4 Lies People Tell You About a Business Plan

It’s disturbing to see some of the information that’s out there telling entrepreneurs one of the first things they should do is write a business plan.  In reality, it’s probably one of the last things you should for your business.  So today I’m writing some common lies told about writing a business plan, and where they come from…purely to debunk some of the myths that are out there.  First, let’s figure out where this comes from…

I suspect the lies and myths about writing a business plan are caused by a few things:

a) Professors misinterpreting trends and reasons why things are done as they study “entrepreneurship” (without ever actually being entrepreneurs or business owners themselves).  Then, attempting to incorporate the art of starting a business into a structured curriculum.  When in reality, starting a business cannot fit into one single formula, or a right or wrong answer.  Amanda and I had a similar problem with educators when I started to explore recruiting for Plan to Start.  Educators seemed to have an idea that Entrepreneurs should be funneled down a right or wrong path to starting a business.  That they needed to be made “right”.  That a business plan was about past facts and statistics, spelling and grammar…and not innovation, creativeness, or strategy development.

b) Writers.  Writers have an enormous amount of influence on how information is spread.  Why?  Just think about how we receive information today…it’s via Google.  Kids in school now even use the phrase “ask Google” when they are encountered with a problem.  Google is driven by content, which is made by writers.  If you look at most of “business planning sites”, their information is driven by interviews, or articles are rewritten based on a 50 year old understanding of “that’s just the way it is”.  Interviews are rarely an accurate way to co-create information on starting a business, mostly because the majority of business owners, founders, and entrepreneurs will not say what they are thinking…especially not to the press.  We tend to be more private individuals.  Not only that, but writers still have plenty of room to misinterpret the {already diluted & filtered} information in interviews.
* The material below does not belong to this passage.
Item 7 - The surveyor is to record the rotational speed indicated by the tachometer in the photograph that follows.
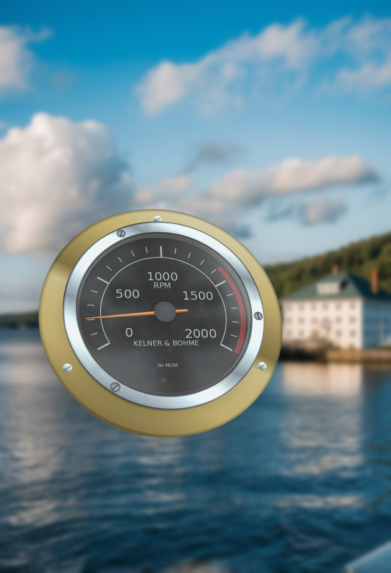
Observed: 200 rpm
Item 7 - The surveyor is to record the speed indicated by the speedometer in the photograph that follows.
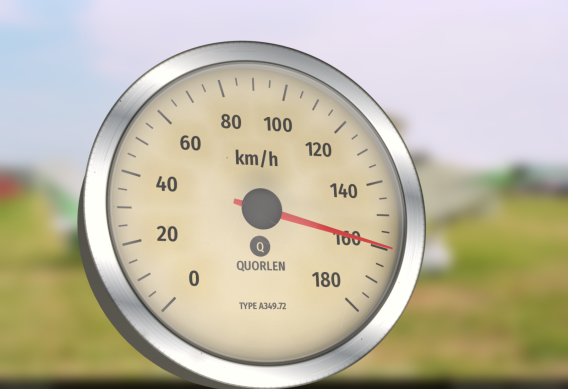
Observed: 160 km/h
1. Why You are Writing a Business Plan in the First Place

Educators back in the 50’s saw venture capitalists asking for business plans, and formed their own conclusions as to why a business plan needed to be written.  Without understanding the real reason why, yet they started building this into their educational curriculum.  So what is the real reason why business plans were asked for?  It’s purely to gauge your level of understanding about your business, market, and competitors.

What people aren’t telling you, is that this level of understanding cannot be achieved by observing or reading.  It can only be achieved by doing.  In order to be doing, you must be in the market, testing, failing, making mistakes, and learning from mistakes.

2. When a Business Plan Is Written

If you have ever had an idea, and sat down to write a business plan…then you know what I’m talking about.  You sit down to write it, and it sounds very confusing.  So you Google everything you can about a business plan outline, executive summary, target market, etc.  Only to realize…you still can’t figure out what this means.  Or, you have nothing but a blank piece of paper because there is no proof of your market trends, there is no proof of how much your customers will pay.  That’s because… writing a business plan is NOT your first step to starting a business.  What a business plan should be used for, is to communicate this information and set measurable strategic goals for the company as a whole.  Rarely a need for a business with less 10 employees.

But…if you are looking to scale to more than 10 employees soon, then by all means…write a business plan.

3. If You Need to Write a Business Plan at All

Honestly, consider whether you even need a business plan in the first place.  Over 50% of the most successful entrepreneurs still do not have a business plan…even though they can clearly afford to pay a team to research it and write it.  This is no coincidence, and it’s obviously not a money or time issue.

99% of the time we make up the rules as we go along.  Sure, there is a certain level of strategy development, but all this will change anyway.  Why spend the time writing it down?  Like I said in the last statement too, if you don’t plan on scaling to more than 10 employees, you probably don’t need a business plan because you probably won’t have to raise money.  There are also a large number of very profitable companies, that don’t need a large team or lots of employees to grow.

4.  Writing a Business Plan VS Proving a Business Model

In the first phase of a company, you are out to prove a business model, not write a business plan.  You sit down, you come up with a strategy that you map out on a napkin.  From there, you test.  Fail.  Test.  Fail.  Test.  Fail.  Succeed.  This is what’s called the “research and development” phase, but honestly they should be renaming it to something more appropriate like the “fail, and fail again phase”.  Research is technically a term for past data that has already been discovered and documented by someone else, this is what writers do whenever they write an article.  Innovation, failure, and testing is figuring out something on your own.  This is what entrepreneurs do.  They create the conclusions themselves, and set out to test them.

Once you have found an ROI & business model you are happy with, then you scale it.  Now you can accurately predict how many employees you need, etc.  Whereas in a business plan, you would be highlighting your plan to scale a proven business model.

I have a feeling I’m not going to be liked after writing this anti writing business plan article.  Oh well.  As @dharmesh (founder of Hubspot) says:

“To be understood, write a blog.  To be ignored, write a business plan”.